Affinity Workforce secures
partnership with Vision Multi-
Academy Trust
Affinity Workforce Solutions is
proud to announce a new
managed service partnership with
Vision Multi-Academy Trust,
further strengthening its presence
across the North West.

[WRITTEN TASK]:
Rewrite the entries with "partnership" changed to "agreement" wherever it occurs, leaving every other word as it is.

[RESULT OF THIS EXERCISE]:
Affinity Workforce secures
agreement with Vision Multi-
Academy Trust
Affinity Workforce Solutions is
proud to announce a new
managed service agreement with
Vision Multi-Academy Trust,
further strengthening its presence
across the North West.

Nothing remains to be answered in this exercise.